All right! It's time to dust this little blog off and talk about one of my favorite things in the world of time fishing: ghost signs.
The first time I heard about ghost signs was when I encountered this book. I'm not actually sure where it came up, but somehow I was linked to it on Amazon and next I found it our local Hastings, beat up and evidently returned but still toting a hefty $20 price tag. For this reason I didn't leave the store with the book, but I did sit on the floor then and there and went through the book, cover to cover.
Being left-handed causes me to flip through books backwards, so I didn't actually do much reading that time. Mostly I just gaped at the pictures, looking for signs I might have seen before on my trips. I did, however, gather the idea behind ghost signs. They were large, painted advertisements created generally between 1900 and the 1950s (so at the same time most classy things were starting to disappear in America). In those old days, the signs were positively ubiquitous. They were painted on the highest buildings in town so everyone could see them.
Location: Bald Knob, Market Street, across from the MoPac depot
As the years went by and advertisers started turning elsewhere to cheaper options, the signs were left to fade. Sometimes, as in the above case, older signs become visible beneath the most recent ones as the paint erodes. The "war bonds" callout dates the sign easily, and the phrase "barber shop" affords an identity to this otherwise vacant and unmarked building. The structure's other side displays the text "White Way Cafe," revealing another persona.
Sometimes the signs are located in areas which don't really seem logical now. The above sign was on the back of a building on Main Street, advertising Optima Flour to predatory wasps and employees taking smoke breaks. But the positioning suggests that that area was once a high-traffic and high-priority zone. It also suggests that a product called "Optima Flour" existed at some point.
Here is an example of a ghost sign displayed at a tall vantage point. Anyone trotting down Batesville's Main Street in 1920 would see clearly that someone named "Hail" owned a Dry Goods shop in that building. It's the equivalent of seeing "McDonald's, Exit 92, 2 miles ahead on the right" on I-40, except this sign was beautifully hand-painted by a person instead of laser-printed and mass-produced by a corporation. Sorry, a little bitter.

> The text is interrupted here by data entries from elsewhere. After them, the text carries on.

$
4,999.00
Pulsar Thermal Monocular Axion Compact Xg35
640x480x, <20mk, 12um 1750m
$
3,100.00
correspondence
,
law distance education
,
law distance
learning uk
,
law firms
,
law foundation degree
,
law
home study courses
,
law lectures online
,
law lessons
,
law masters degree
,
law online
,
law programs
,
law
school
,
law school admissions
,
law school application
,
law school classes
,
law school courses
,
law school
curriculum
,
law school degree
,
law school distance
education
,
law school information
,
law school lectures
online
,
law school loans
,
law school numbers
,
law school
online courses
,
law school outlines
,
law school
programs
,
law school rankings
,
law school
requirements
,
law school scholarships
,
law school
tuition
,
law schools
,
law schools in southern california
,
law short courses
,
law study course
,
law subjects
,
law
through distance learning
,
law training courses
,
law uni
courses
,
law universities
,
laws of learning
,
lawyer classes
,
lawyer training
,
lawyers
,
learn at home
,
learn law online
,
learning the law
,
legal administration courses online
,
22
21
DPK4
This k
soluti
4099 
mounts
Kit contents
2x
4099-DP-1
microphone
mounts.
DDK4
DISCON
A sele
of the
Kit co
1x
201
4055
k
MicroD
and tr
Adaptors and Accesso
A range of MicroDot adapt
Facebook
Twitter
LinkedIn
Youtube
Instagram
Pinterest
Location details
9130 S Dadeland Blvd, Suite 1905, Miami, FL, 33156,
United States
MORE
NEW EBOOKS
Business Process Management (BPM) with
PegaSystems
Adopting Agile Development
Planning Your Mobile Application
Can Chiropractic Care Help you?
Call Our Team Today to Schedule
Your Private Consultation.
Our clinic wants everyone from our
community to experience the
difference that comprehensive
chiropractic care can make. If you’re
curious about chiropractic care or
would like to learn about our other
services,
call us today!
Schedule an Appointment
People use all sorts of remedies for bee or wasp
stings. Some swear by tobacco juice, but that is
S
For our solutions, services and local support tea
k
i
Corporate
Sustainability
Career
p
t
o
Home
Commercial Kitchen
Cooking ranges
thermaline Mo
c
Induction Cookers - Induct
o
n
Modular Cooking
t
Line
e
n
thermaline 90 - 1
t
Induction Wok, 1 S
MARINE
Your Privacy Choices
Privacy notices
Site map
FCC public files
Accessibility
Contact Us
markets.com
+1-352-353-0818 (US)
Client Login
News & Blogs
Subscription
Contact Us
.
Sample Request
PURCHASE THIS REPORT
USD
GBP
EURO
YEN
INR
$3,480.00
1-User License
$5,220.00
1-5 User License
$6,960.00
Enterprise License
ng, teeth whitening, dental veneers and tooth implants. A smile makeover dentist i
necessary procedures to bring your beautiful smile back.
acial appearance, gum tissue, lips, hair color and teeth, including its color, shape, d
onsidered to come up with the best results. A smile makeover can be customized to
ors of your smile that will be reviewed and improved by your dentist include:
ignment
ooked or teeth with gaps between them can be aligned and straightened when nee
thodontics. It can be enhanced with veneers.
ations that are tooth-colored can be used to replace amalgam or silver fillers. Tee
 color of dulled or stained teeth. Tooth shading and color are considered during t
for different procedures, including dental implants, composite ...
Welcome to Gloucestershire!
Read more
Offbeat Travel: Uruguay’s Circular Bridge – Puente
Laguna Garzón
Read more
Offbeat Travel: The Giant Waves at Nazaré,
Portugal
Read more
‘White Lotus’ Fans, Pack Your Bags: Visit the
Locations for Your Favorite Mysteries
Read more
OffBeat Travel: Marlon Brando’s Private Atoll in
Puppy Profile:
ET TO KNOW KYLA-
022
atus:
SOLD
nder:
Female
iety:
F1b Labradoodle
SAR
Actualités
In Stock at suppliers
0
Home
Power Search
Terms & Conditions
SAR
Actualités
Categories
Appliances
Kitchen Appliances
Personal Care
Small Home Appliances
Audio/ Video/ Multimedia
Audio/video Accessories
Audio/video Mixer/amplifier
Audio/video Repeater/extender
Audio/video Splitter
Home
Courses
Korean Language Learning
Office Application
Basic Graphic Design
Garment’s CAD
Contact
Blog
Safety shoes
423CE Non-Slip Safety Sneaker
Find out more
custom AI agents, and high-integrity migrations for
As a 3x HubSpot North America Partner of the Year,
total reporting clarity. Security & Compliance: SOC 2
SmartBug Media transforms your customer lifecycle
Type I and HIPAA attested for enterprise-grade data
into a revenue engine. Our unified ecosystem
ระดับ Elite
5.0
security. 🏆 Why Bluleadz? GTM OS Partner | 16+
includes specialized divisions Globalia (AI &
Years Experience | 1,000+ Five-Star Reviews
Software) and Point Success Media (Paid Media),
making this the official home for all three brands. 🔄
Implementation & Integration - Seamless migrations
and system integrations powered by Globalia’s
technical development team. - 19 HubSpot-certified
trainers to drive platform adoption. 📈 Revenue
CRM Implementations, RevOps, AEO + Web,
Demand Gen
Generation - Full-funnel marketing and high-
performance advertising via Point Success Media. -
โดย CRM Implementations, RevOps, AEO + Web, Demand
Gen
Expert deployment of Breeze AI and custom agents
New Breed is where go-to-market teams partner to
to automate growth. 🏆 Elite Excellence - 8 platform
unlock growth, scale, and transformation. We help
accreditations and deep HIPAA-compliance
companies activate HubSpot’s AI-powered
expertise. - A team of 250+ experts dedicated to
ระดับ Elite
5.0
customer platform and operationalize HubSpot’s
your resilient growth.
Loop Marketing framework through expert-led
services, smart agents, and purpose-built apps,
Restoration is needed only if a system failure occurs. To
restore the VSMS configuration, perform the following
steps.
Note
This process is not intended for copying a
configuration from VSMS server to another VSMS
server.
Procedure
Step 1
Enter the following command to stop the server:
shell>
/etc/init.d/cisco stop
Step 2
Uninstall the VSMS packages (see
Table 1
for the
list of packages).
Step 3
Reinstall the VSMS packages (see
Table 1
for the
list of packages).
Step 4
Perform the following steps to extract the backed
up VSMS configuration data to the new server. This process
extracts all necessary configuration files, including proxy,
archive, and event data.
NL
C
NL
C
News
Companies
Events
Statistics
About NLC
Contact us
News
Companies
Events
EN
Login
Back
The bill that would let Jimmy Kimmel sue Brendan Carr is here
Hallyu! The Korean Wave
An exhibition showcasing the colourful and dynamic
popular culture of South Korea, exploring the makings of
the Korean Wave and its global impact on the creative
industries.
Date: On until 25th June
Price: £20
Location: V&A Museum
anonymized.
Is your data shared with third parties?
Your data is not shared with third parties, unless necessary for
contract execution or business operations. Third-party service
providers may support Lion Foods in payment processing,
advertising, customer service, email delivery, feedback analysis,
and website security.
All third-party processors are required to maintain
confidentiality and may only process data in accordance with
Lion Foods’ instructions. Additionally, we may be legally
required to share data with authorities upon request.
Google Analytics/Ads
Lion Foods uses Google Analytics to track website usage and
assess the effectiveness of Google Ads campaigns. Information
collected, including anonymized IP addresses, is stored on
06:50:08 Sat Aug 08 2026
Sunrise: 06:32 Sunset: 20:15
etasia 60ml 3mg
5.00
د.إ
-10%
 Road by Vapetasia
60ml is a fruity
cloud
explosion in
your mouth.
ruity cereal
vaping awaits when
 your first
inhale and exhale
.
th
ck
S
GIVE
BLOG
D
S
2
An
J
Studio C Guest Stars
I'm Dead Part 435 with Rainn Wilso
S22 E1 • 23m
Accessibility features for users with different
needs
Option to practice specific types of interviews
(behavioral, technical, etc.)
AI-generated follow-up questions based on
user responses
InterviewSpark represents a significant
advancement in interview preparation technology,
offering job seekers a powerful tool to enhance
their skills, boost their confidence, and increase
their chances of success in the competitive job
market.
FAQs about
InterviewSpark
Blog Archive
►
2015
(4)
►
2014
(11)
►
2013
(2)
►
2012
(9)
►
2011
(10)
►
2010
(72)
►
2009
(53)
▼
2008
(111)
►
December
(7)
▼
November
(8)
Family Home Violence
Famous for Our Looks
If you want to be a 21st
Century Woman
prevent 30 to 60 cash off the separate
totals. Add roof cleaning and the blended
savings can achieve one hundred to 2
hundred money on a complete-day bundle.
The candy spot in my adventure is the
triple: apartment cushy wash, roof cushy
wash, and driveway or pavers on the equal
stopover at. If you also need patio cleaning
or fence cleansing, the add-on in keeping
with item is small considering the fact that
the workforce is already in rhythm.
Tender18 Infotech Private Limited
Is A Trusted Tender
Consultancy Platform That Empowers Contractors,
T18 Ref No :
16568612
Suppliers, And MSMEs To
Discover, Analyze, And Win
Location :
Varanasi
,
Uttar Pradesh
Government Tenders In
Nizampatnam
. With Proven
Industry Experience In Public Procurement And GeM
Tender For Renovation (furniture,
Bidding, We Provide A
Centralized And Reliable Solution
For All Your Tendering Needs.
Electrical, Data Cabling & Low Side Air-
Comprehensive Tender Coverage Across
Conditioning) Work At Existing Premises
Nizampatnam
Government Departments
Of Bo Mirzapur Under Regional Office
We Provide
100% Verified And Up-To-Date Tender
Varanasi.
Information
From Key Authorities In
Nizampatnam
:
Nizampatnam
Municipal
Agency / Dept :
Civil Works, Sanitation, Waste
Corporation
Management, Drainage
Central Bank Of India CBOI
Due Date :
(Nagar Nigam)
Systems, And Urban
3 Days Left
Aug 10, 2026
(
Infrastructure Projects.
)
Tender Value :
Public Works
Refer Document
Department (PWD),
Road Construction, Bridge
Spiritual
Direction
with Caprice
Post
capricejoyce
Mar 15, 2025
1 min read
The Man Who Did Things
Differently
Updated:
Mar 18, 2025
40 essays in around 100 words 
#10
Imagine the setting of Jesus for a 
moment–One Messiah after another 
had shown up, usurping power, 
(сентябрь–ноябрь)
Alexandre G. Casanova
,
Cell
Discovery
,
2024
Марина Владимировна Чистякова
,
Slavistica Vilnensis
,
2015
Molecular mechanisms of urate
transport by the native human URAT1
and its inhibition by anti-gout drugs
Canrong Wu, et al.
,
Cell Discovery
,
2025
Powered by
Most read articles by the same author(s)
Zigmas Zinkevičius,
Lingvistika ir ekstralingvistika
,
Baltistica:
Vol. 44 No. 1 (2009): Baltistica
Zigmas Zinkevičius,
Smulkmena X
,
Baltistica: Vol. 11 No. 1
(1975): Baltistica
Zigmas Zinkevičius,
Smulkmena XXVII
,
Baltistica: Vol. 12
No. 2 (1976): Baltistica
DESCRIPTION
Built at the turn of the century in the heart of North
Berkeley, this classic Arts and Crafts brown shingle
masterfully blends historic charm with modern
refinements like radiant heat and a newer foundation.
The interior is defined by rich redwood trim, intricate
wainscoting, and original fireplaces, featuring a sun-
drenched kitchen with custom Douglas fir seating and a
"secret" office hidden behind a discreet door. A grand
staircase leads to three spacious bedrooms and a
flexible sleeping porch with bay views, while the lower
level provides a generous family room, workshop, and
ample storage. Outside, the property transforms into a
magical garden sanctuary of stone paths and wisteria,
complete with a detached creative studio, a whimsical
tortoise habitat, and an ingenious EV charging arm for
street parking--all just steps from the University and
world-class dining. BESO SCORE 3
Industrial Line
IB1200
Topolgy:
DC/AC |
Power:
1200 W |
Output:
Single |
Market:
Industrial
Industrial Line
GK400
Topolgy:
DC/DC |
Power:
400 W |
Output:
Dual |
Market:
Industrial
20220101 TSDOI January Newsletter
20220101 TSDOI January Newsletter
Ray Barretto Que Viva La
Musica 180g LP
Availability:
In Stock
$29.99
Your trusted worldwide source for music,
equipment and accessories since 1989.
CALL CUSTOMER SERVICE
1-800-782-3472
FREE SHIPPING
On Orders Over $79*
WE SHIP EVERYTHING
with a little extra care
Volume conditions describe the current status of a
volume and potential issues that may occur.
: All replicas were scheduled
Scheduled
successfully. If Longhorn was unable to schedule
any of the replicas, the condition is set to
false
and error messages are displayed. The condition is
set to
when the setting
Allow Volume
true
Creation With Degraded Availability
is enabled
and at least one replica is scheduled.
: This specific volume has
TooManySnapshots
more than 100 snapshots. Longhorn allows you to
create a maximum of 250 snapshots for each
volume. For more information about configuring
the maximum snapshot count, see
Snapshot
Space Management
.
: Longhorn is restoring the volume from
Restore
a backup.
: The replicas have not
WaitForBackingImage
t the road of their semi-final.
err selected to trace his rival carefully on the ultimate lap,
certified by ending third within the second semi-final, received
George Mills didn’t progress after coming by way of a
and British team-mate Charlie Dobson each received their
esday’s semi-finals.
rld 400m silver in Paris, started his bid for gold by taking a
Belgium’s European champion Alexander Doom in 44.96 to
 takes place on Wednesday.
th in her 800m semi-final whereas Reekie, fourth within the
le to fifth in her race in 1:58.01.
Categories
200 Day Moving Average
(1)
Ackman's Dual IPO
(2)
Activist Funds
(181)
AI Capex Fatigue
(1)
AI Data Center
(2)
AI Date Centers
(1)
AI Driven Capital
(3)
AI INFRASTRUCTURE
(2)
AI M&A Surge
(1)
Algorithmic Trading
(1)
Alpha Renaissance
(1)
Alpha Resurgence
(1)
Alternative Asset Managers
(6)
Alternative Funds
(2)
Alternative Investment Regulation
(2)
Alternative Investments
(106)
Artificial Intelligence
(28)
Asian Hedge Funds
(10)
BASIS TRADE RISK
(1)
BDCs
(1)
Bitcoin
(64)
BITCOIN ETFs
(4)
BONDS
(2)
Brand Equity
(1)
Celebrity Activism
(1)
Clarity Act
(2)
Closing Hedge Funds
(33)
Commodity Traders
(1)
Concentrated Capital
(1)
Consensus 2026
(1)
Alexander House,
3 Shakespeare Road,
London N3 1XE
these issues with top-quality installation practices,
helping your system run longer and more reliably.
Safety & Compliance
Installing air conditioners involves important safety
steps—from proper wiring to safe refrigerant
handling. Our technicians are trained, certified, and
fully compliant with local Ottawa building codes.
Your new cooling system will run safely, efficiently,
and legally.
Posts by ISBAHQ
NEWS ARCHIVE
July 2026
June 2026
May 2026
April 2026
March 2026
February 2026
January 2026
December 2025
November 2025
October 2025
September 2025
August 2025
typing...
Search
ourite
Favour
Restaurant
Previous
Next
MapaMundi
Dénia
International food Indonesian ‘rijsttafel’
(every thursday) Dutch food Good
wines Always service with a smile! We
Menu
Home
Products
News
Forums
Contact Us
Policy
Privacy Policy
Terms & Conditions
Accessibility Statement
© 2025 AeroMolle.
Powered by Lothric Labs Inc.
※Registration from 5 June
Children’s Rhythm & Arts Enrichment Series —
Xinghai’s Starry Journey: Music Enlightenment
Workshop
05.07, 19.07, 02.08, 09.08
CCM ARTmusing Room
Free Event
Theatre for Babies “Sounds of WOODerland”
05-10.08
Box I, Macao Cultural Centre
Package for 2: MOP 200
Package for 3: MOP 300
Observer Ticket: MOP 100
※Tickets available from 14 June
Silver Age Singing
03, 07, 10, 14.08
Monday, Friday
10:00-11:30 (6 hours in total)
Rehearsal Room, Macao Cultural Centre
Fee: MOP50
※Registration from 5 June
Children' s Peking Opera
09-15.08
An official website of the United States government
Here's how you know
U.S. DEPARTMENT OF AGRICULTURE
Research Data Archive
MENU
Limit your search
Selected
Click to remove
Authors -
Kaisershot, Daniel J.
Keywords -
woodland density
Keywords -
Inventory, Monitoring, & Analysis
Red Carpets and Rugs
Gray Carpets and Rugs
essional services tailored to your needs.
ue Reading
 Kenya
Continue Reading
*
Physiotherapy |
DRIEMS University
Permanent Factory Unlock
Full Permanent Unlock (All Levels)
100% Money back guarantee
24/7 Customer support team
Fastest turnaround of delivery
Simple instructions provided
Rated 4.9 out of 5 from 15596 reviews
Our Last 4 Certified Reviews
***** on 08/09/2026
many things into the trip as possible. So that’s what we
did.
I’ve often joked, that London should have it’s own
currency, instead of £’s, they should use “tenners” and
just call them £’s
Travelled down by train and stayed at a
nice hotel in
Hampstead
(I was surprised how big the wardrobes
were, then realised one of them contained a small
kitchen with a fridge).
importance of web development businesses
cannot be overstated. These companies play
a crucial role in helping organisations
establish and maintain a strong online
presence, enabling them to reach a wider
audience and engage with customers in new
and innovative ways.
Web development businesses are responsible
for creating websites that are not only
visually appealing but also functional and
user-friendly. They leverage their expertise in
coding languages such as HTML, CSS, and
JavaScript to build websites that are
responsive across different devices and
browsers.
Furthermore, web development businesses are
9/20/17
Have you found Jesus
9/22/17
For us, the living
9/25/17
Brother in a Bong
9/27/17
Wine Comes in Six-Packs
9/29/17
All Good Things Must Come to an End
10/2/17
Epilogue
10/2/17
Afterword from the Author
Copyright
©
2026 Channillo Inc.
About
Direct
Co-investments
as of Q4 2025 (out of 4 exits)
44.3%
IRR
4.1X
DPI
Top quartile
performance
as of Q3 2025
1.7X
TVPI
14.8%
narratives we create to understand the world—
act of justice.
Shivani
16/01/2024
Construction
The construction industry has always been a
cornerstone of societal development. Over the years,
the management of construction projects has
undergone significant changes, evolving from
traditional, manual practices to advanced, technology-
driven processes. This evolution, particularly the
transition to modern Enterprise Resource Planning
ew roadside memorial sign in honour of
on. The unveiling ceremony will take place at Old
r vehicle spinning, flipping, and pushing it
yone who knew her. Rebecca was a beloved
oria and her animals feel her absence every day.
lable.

For my last entry in our intro to ghost signs, we have one of my favorite types. Occasionally when a building is being renovated, or burns down, or is otherwise removed, one of these old signs is revealed, at least for a while. The Landers Theater, one of two beautiful old theaters in downtown Batesville, is currently being renovated and being made into the home of a Fellowship Bible Church (yeah, weird, but I guess it is Arkansas). When one of the walls was torn down, it revealed the massive sign seen above. Signs of this size rarely still exist on buildings, usually having been painted over or otherwise removed. This one is positively enormous, covering most of the side of the neighboring building, and is definitely advertising something which would cost a lot more than $3.50 these days. What that product is, I'm not sure.